Dexmedetomidine is a highly selective α2 receptor agonist, this study aimed to investigate the effects of different doses of intranasal dexmedetomidine on the preoperative sedation and postoperative agitation in pediatric with total intravenous anesthesia (TIVA) for adenoidectomy with or without tonsillectomy.

This is a double-blind placebo-controlled randomized trial. Pediatric were randomly divided into the D1, D2, and S groups, each group contained 30 patients. Twenty-five to 40 minutes before surgery, the D1 and D2 groups received intranasally dexmedetomidine 1 μg kg−1 or 2 μg kg−1, respectively, while the S group received saline of the same volume. A unified protocol of TIVA induction and maintenance was used for the three groups. The preoperative sedation, behavior of separation from parents, postoperative agitation, and postoperative pain of the children were evaluated.

The proportions of satisfactory sedation in the D1, D2, and S groups were 63.3%, 76.7%, and 0%, respectively. There was a statistically significant difference between D1 and S groups (P = .000) and D2 versus S groups (P = .000), while there was no statistically significant difference between D1 and D2 groups (P = .399). As for scale on the behavior of separation from parents, there was a statistically significant difference between D1 and S groups (P = .009) and D2 versus S groups (P = .009), whereas there was no significant difference between D1 and D2 groups (P = 1). The incidence of postoperative agitation in the D1, D2, and S groups was 43.3%, 30.0%, and 63.3%, respectively, and there was a statistical difference between D2 and S groups (P = .010). There was a significant difference in the Pediatric Anesthesia Emergence Delirium (PAED) scale between D2 and S groups (P = .029). The Children's Hospital of Eastern Ontario Pain Scale (CHEOPS) in the D2 group was significantly lower than the S group (P = .013).

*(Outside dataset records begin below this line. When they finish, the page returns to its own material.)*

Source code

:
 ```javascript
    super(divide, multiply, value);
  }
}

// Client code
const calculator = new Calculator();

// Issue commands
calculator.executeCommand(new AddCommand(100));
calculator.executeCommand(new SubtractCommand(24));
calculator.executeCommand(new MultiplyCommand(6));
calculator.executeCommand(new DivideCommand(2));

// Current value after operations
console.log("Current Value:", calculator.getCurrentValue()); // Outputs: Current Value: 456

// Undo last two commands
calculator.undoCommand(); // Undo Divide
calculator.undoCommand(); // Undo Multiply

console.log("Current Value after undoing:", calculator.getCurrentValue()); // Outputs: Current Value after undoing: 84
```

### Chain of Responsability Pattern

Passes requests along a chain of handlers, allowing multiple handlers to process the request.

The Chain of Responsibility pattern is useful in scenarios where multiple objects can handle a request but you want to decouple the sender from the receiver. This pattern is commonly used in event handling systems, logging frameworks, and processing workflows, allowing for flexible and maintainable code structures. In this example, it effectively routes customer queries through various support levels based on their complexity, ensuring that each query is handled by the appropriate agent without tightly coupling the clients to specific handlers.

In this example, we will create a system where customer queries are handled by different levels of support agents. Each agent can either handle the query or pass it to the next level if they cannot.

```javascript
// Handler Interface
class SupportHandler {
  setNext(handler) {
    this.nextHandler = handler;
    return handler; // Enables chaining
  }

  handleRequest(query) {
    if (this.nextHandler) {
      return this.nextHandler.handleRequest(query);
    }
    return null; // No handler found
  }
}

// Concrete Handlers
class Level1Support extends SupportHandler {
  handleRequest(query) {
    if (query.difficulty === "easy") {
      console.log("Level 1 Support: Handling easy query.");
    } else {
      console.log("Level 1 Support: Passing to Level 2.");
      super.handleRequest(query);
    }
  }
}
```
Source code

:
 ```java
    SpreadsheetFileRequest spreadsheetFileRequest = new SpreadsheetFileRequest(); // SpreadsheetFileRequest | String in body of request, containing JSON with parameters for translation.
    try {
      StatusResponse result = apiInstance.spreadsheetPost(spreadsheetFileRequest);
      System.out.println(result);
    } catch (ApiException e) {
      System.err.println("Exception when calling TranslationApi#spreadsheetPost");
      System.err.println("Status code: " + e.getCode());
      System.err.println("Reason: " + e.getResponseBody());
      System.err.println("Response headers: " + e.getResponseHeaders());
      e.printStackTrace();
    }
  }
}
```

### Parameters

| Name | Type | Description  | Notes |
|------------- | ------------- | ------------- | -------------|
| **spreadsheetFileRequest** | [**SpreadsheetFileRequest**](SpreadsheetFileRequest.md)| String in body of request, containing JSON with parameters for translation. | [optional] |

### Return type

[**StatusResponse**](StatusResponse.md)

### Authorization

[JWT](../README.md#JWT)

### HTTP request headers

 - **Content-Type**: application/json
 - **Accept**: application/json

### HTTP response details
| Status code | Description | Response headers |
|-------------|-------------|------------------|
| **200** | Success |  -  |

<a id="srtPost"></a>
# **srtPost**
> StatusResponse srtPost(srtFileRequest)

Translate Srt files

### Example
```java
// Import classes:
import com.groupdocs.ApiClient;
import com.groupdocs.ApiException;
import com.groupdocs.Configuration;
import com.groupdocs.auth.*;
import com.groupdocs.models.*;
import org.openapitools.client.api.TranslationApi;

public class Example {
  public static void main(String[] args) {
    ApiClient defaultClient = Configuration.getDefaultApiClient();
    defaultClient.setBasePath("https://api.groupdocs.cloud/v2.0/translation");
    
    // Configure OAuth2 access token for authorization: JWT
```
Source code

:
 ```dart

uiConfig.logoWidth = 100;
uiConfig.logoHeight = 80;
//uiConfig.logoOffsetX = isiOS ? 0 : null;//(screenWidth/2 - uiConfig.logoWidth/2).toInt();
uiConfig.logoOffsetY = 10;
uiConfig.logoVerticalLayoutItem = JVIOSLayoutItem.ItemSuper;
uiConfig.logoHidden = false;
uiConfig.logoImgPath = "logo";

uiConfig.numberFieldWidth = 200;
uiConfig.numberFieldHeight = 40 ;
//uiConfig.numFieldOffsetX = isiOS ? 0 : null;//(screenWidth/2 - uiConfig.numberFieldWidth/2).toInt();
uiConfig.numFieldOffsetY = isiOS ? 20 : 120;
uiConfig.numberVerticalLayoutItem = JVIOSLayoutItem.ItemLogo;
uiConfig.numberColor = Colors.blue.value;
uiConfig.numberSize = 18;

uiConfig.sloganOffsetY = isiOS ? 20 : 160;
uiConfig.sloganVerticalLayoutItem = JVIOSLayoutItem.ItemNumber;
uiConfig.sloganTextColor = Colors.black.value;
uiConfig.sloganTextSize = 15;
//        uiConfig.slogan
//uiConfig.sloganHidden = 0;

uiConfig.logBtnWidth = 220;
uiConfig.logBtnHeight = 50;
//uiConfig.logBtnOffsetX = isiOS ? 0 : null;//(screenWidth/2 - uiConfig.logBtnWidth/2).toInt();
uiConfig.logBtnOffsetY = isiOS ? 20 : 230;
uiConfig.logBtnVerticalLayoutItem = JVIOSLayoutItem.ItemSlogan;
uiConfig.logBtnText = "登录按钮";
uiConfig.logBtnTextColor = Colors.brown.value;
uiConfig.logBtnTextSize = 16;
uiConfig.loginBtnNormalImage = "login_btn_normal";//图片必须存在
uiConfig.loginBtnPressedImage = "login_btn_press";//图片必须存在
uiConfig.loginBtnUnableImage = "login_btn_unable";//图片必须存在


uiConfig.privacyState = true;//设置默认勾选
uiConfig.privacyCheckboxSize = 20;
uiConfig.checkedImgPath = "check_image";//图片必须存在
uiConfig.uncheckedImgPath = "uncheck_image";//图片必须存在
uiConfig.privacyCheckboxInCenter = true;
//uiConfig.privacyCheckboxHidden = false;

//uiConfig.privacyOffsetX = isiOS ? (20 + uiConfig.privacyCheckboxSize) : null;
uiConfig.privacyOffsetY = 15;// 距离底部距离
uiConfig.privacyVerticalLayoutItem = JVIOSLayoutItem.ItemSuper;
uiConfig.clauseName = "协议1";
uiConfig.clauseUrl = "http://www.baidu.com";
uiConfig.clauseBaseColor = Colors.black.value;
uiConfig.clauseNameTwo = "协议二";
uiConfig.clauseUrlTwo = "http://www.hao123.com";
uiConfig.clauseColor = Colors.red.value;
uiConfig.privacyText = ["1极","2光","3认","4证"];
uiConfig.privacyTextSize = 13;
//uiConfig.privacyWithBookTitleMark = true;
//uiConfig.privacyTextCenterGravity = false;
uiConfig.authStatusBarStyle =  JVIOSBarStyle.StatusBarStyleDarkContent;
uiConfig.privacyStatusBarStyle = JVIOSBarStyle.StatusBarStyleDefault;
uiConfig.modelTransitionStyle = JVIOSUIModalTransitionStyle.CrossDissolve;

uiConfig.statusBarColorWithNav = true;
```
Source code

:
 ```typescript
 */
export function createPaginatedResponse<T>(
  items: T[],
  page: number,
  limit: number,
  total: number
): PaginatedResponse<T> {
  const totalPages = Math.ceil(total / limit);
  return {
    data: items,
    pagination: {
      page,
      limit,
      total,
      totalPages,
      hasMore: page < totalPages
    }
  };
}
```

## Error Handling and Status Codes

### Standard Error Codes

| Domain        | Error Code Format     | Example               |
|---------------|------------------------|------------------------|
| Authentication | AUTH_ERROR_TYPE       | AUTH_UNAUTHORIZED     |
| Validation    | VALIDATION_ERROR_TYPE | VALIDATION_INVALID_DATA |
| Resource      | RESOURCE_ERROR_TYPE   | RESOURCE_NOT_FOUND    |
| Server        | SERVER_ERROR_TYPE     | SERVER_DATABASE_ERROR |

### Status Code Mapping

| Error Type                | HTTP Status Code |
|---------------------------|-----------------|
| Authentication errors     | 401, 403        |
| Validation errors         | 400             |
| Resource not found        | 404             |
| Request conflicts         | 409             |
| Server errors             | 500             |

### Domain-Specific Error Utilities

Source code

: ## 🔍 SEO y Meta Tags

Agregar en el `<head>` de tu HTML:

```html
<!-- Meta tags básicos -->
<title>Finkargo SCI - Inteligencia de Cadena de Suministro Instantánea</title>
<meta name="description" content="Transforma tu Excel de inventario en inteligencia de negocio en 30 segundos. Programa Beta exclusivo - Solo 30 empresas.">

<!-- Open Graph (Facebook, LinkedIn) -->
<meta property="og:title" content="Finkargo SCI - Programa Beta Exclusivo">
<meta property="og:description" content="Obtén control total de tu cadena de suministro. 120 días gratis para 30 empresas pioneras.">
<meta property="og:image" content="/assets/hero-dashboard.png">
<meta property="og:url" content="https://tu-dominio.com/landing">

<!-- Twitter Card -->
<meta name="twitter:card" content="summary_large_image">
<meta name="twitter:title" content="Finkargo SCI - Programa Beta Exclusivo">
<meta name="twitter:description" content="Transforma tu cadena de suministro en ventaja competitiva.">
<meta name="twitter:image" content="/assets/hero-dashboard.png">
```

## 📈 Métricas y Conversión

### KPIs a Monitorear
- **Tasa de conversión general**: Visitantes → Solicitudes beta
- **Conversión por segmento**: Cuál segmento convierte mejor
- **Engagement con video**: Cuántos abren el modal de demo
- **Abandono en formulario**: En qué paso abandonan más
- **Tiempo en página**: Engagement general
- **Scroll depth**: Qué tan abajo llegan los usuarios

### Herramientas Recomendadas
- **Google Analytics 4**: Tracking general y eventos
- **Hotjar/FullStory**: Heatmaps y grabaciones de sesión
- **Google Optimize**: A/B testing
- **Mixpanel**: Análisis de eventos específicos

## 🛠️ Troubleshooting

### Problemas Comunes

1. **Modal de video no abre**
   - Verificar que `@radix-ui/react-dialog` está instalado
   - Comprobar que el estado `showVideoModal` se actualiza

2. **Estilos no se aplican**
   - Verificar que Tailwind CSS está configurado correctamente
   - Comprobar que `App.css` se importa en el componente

The intranasal dexmedetomidine of 1 or 2 μg kg−1 25 to 40 minute before induction of anesthesia both could deliver effective preoperative sedation, reducing the children's distress of separation from parents. Moreover, intranasal dexmedetomidine of 2 μg kg−1 could deliver more effective postoperative analgesia and reduce postoperative agitation, without prolonging postoperative recovery or causing severe adverse events.